**Problem to work on**.
All entries below must be written out verbatim, and the images must be dropped.

**Limb landmark coordinates**.
━━━

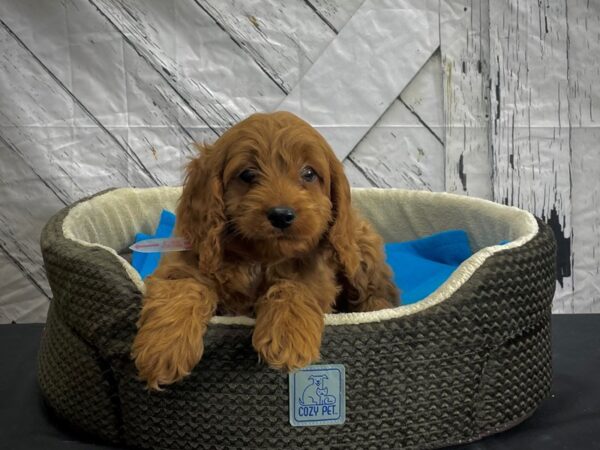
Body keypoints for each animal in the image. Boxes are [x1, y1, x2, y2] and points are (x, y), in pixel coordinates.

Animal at [131, 110, 398, 388]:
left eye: (309, 173)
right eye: (248, 175)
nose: (281, 215)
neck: (259, 257)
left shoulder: (315, 273)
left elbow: (296, 286)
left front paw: (288, 335)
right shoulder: (187, 261)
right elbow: (183, 287)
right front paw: (164, 347)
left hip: (359, 249)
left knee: (378, 291)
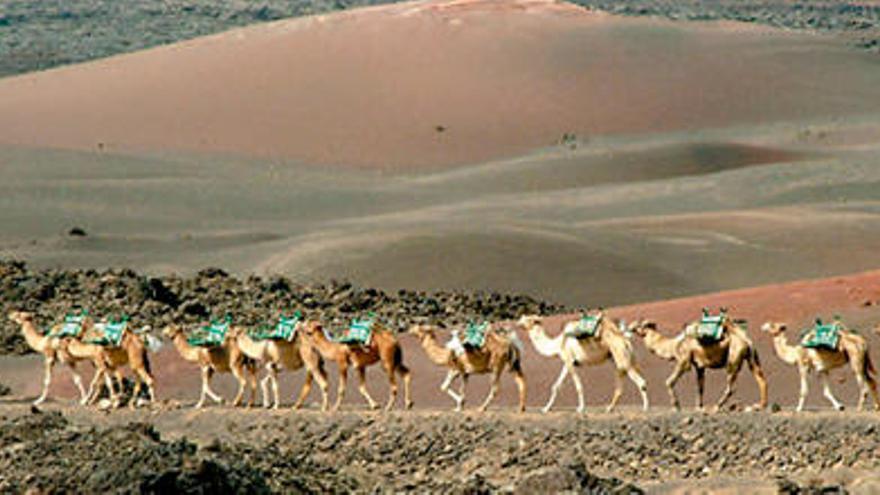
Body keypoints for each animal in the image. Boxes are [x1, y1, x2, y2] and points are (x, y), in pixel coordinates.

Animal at [516, 314, 648, 414]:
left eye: (528, 319)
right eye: (523, 317)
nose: (518, 322)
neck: (558, 344)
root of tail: (626, 340)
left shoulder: (570, 361)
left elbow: (578, 386)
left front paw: (580, 408)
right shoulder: (567, 362)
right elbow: (556, 386)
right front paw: (545, 409)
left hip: (623, 360)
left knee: (641, 382)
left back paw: (645, 408)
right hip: (619, 361)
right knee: (620, 387)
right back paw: (609, 408)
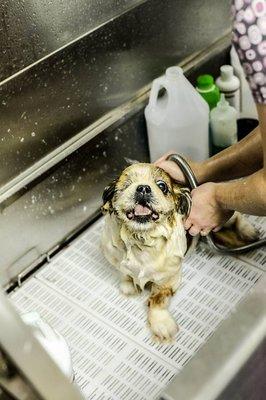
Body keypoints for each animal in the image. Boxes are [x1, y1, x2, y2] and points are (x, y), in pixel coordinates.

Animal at [101, 163, 258, 344]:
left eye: (162, 186)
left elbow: (158, 301)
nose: (143, 188)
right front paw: (128, 285)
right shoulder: (114, 257)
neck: (141, 241)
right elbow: (123, 272)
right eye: (127, 184)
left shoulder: (168, 278)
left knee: (236, 215)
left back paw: (248, 230)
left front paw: (161, 324)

━━━

**Output**.
Body keypoints for each animal in the image. Boxes are [x1, y1, x2, y2] and points are (x, y), in pixel coordinates.

Animal at [131, 110, 398, 388]:
left eye: (309, 173)
right eye: (248, 175)
nose: (281, 215)
neck: (259, 257)
left shoulder: (315, 273)
left elbow: (296, 286)
left front paw: (288, 335)
right shoulder: (187, 261)
right elbow: (183, 287)
right front paw: (164, 347)
left hip: (359, 249)
left knee: (378, 291)
Body keypoints for each animal in the image. Boxes are [x1, y1, x2, y2] and points are (x, y), in pixel coordinates.

Animal at [516, 314, 648, 414]:
left eye: (528, 319)
right eye: (523, 317)
nose: (518, 322)
neck: (558, 344)
root of tail: (626, 340)
left shoulder: (570, 361)
left elbow: (578, 386)
left front paw: (580, 408)
right shoulder: (567, 362)
right elbow: (556, 386)
right front paw: (545, 409)
left hip: (623, 360)
left knee: (641, 382)
left back paw: (645, 408)
right hip: (619, 361)
right knee: (620, 387)
right back paw: (609, 408)
Body keypoints for each animal in the image. Boxes are [x1, y1, x2, y2] and points are (x, y), in pixel coordinates.

Animal at [101, 163, 258, 344]:
left eye: (162, 186)
left elbow: (158, 301)
nose: (143, 188)
right front paw: (128, 285)
right shoulder: (114, 257)
neck: (141, 241)
right elbow: (123, 272)
right eye: (127, 184)
left shoulder: (168, 278)
left knee: (236, 215)
left back paw: (248, 230)
left front paw: (161, 324)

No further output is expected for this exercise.